A charge pour eux de trouver les raisons des suicides, du déficit de la fabrique de sucreries et autres scandales potentiels, puis surtout de construire une belle histoire afin que l’entreprise garde le beau rôle et préserve son image. Manipulateurs, nettoyeurs, en mission perpétuelle, croulant sous les e-mails, pressurés par les évaluations incessantes, le tandem de la Cohésion Interne ne se préoccupe pas de morale, mais d’épanouissement et de développement personnels. La firme dont la devise interne est « Be yourself », met à leur disposition Göding, mi-psy, mi-gourou. Rédigé dans un style direct, Cleer est une farce qui se lit d’une traite et peut faire froid dans le dos. Raison pour laquelle, sans doute, il fallait absolument classer le roman dans le genre de la « science-fiction »…
Cleer, Une fantaisie corporate, Folio SF, 406 pages.
Naissance d’un pont
Maylis de Kerangal a obtenu le Prix Médicis, à l’unanimité et au premier tour, pour ce qu’elle a décrit comme « un western », allusion à l’écriture cinématographique qui fait la part belle aux décors dans un récit où l’action est permanente.

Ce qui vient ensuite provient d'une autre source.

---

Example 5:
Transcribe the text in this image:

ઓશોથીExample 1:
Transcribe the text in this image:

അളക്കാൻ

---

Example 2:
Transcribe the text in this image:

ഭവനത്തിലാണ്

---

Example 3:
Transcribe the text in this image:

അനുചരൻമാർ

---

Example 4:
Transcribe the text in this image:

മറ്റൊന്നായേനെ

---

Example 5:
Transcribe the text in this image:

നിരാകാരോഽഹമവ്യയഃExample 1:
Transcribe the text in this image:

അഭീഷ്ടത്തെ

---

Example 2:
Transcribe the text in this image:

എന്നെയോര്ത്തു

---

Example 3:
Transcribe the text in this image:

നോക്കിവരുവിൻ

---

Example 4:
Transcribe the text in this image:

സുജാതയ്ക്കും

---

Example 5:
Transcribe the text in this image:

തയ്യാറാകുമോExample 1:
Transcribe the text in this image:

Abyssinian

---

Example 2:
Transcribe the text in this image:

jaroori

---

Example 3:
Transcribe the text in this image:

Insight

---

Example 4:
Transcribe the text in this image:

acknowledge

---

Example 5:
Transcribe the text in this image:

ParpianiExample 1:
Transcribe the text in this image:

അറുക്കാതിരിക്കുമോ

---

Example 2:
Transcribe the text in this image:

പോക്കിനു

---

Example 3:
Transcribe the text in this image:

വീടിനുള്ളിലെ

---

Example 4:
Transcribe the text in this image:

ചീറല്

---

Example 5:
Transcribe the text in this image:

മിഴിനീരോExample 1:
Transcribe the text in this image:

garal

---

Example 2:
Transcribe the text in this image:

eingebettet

Naissance d’un pont (2010) possède effectivement un côté américain : c’est un roman choral dans lequel s’entrecroisent les destins d’hommes et de femmes du monde entier, tous en route vers la ville californienne imaginaire de Coca où va se construire le plus grand pont du monde. Une folie. Le maire de la ville, fasciné par les tours géantes qui poussent au Moyen Orient, est convaincu que ce projet de mégalomane servira ses ambitions politiques. De l’ingénieur coordinateur aux laissés pour compte de l’Amérique, « chair à chantier », Maylis de Kerangal raconte cette épopée à travers les portraits des protagonistes dans son style lyrique et fébrile, digne des piliers de la littérature américaine. Des sensations, des paysages, des personnages de chair et de sang : la littérature française est enfin passée à la déraison, à ceci près que l’auteure y met une limite : la concision. Pour tous ceux qui ont adoré Réparer les vivants, son best seller 2015, récit palpitant d’une transplantation cardiaque, Naissance d’un pont est une lecture incontournable.

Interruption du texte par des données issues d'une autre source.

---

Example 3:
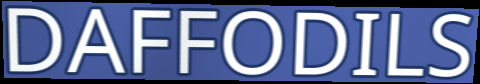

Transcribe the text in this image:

DAFFODILS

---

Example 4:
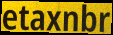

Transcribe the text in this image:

etaxnbr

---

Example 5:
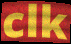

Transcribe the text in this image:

clk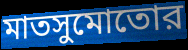
মাতসুমোতোর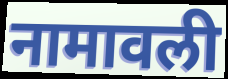
नामावलीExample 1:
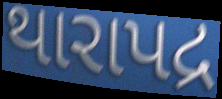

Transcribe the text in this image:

થારાપદ્ર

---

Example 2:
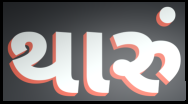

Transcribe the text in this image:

થારું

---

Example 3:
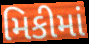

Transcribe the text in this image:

મિકીમાં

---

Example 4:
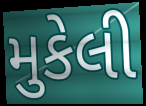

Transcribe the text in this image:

મુકેલી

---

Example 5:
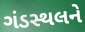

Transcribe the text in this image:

ગંડસ્થલને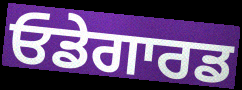
ਓਡੇਗਾਰਡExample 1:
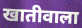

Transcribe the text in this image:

खातीवाला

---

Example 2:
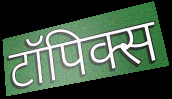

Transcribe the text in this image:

टॉपिक्स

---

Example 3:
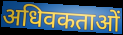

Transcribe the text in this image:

अधिवकताओं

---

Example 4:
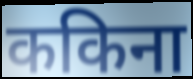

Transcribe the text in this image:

ककिना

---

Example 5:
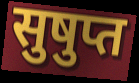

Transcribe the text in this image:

सुषुप्त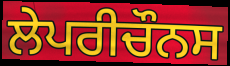
ਲੇਪਰੀਚੌਨਸ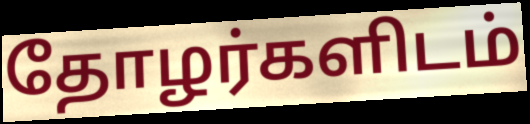
தோழர்களிடம்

Maylis de Kerangal, Naissance d’un pont, Folio, 336 pages.
Burn out
Ecrit par deux auteurs de vingt-trois ans, ce roman inspiré par un fait divers est passé un peu inaperçu lors de la dernière rentrée littéraire. Et c’est bien dommage. En 2012, un chômeur s’immole devant un bureau de Pôle Emploi car, suite à une négligence administrative, il a perdu ses droits aux allocations. Il a même envoyé un e-mail au quotidien local pour l’avertir de son intention suicidaire. Les jeunes écrivains, deux gamins des « quartiers » (comme on dit en France), qui ont fait leurs armes au célèbre Bondy Blog, ont voulu comprendre. Donc, ils ont laissé libre cours à leur imagination. Il en sort un roman sensible, une histoire à plusieurs voix, celles des différents protagonistes, de l’Algérie aux banlieues françaises. Avec les mots simples des gens simples, ils font partager un drame d’où la poésie, l’amour et l’humour ne sont pas absents. Et c’est un tour de force.
Mehdi Meklat et Badroudine Saïd Abdallah, Burn out, Seuil, 183 pages.